Baca: Perizinan Meikarta Disidik KPK, Saham Grup Lippo Terjun Bebas
"Tanggapan dari sekitar saya tentu beragam. Ada yang tidak setuju, apalagi melihat rekam jejak saya selama ini yang keras terhadap isu korupsi," ujar Denny saat dihubungi, Jumat, 19 Oktober 2018.
Namun, kata Denny, banyak juga pihak yang akhirnya mendukung keputusannya. Ia menegaskan akan tetap menangani kasus ini dalam koridor integritas moral antikorupsi.

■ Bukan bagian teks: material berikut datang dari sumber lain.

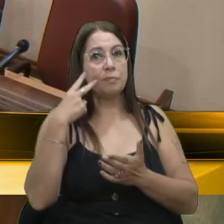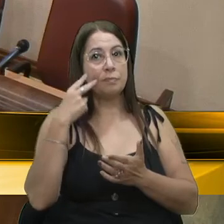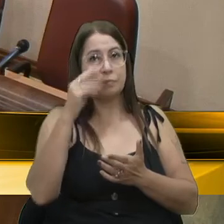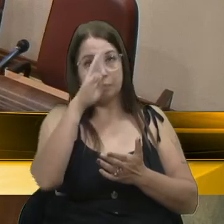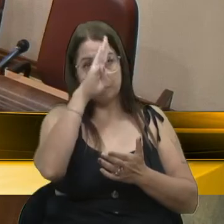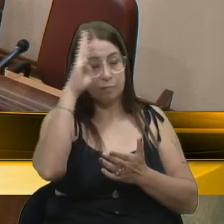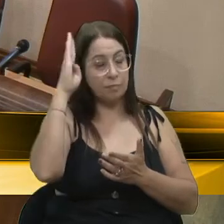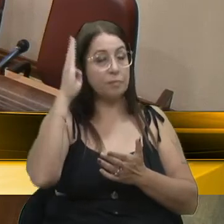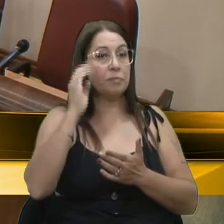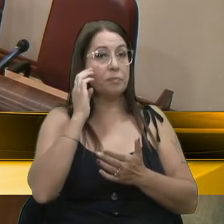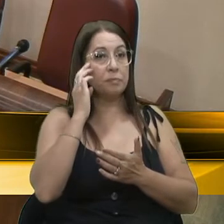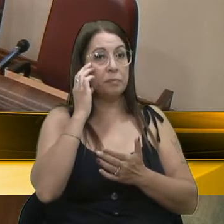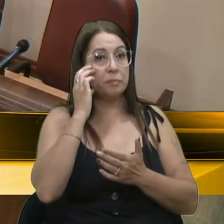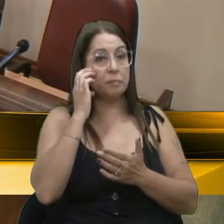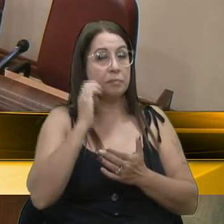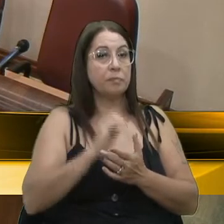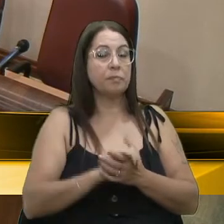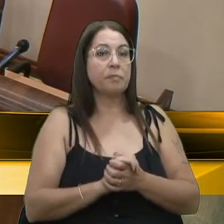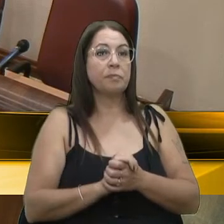a palavra.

Eks Wakil Menteri Hukum dan HAM ini mendadak menjadi sorotan setelah menjadi kuasa hukum pengembang proyek Meikarta. Proyek Meikarta menjadi sorotan setelah KPK menetapkan Bupati Bekasi Neneng Hasanah Yasin dan bawahannya menjadi tersangka. Mereka diduga menerima suap untuk memuluskan izin proyek.
Denny mengatakan, ia memiliki alasan tersendiri mengapa ia menjadi pengacara MSU. "Personal. Sayangnya saya tidak bisa paparkan apa alasan personal itu," ucap Denny. Ia hanya mengisyaratkan bahwa ada seseorang yang ia hormati yang memintanya menjadi pengacara pengembang Meikarta.

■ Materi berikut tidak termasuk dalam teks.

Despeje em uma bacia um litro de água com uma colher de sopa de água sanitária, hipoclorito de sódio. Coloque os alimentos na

Selain itu, Denny mengatakan, ia sudah menerangkan kepada PT MSU bahwa pihaknya akan bekerja dengan pola mendukung Komisi Pemberantasan Korupsi (KPK). Jika dalam perkembangannya KPK menganggap PT MSU juga bertanggung jawab dalam kasus ini, dia akan meminta perusahaan untuk kooperatif dan tidak melakukan perlawanan hukum yang kontraproduktif.
Baca: Konsumen Meikarta Diminta Segera Lapor ke BPKN Bila Dirugikan
Menurut Denny, pilihan kebijakan advokasi ini berbeda. Sebab, selama ini, advokasi kasus di KPK selalu mengambil posisi bertarung berhadapan dengan lembaga antirasuah itu. "Saya mendorong pendekatan yang berlawanan dengan maksud justru membantu dan memperlancar kerja KPK," ucap dia.

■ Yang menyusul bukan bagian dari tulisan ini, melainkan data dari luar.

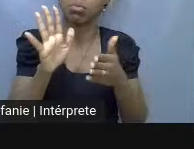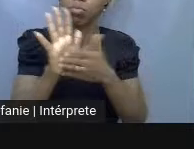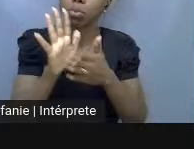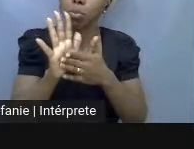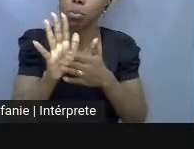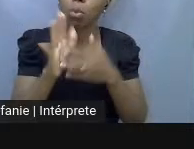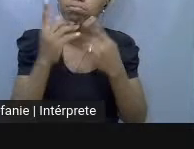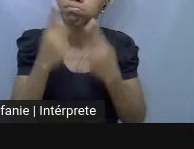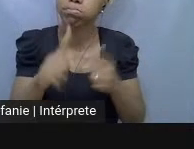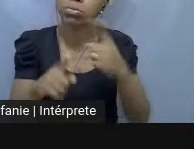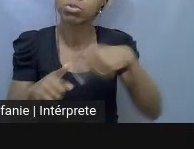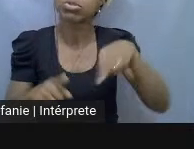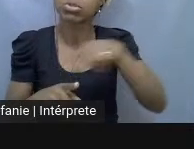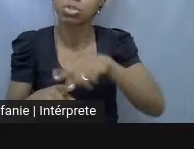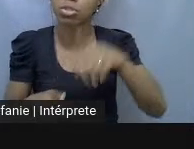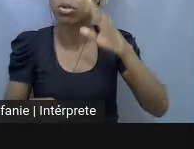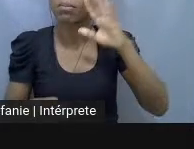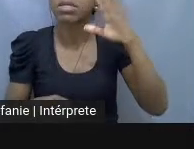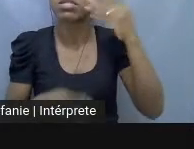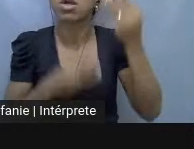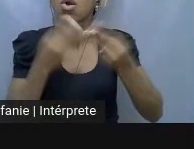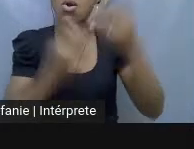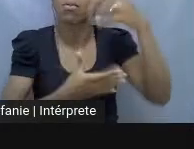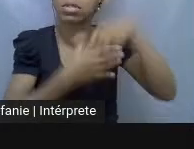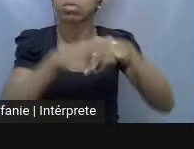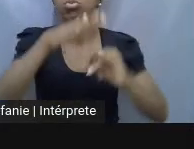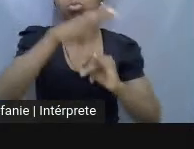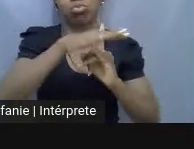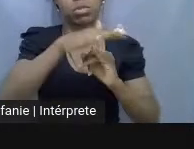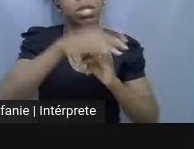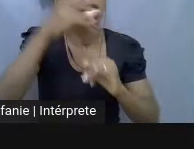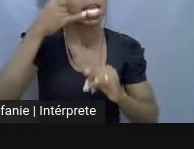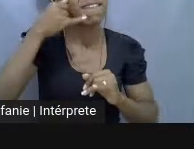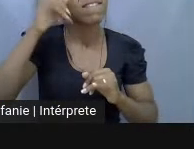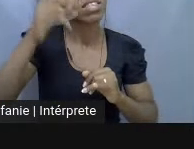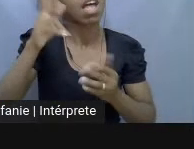repensar o espaço institucional para não continuar na mesma.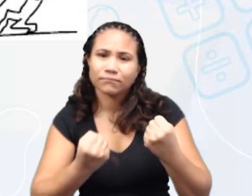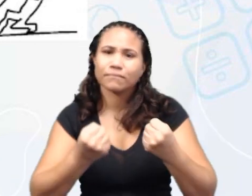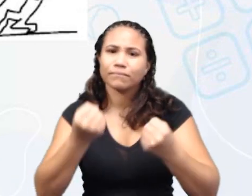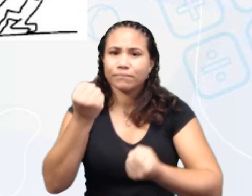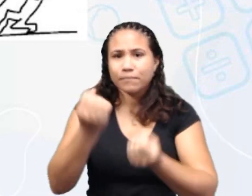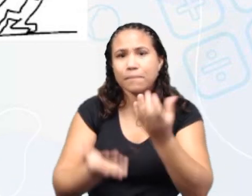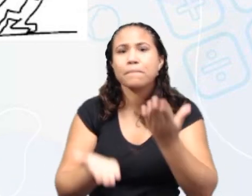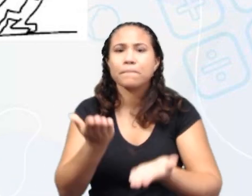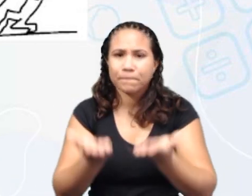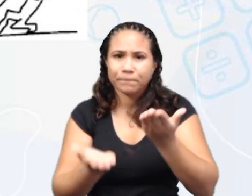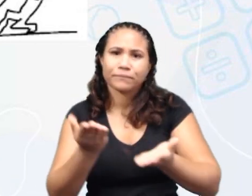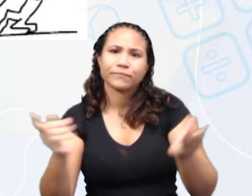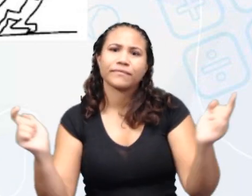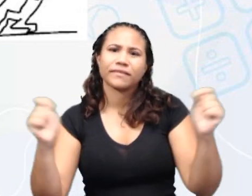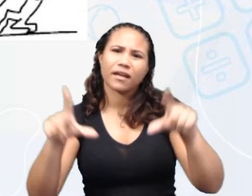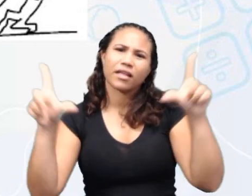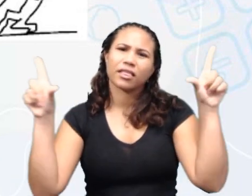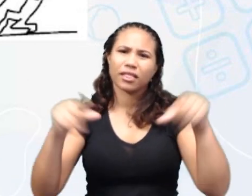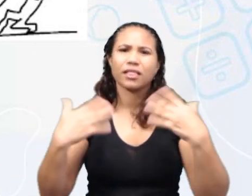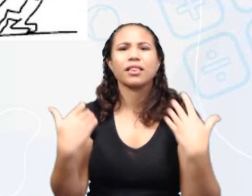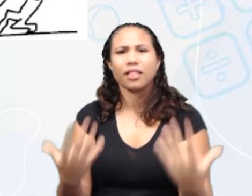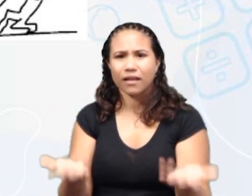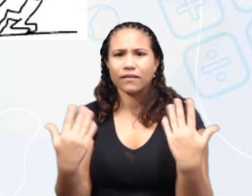peso seja menor.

Denny pun berharap dengan membantu PT MSU, ia sekaligus dapat menyelesaikan persoalan para pembeli Meikarta yang sudah terlanjur membeli unit properti. "Menjadi part of solution, jangan sampai mereka terlupakan karena adanya masalah hukum yang ditangani KPK," kata dia.
Sebelumnya, KPK mengungkap kasus dugaan suap terkait dengan pengurusan izin proyek Meikarta. KPK menyangka Bupati Bekasi Neneng Hasanah Yasin dan empat pejabat dinas di Pemerintah Kabupaten Bekasi menerima fee komitmen dengan total Rp 13 miliar untuk memuluskan proses perizinan proyek pembangunan Meikarta tahap pertama. Suap tersebut diduga diberikan Direktur Operasional Lippo Group Billy Sindoro dan konsultan Lippo Group.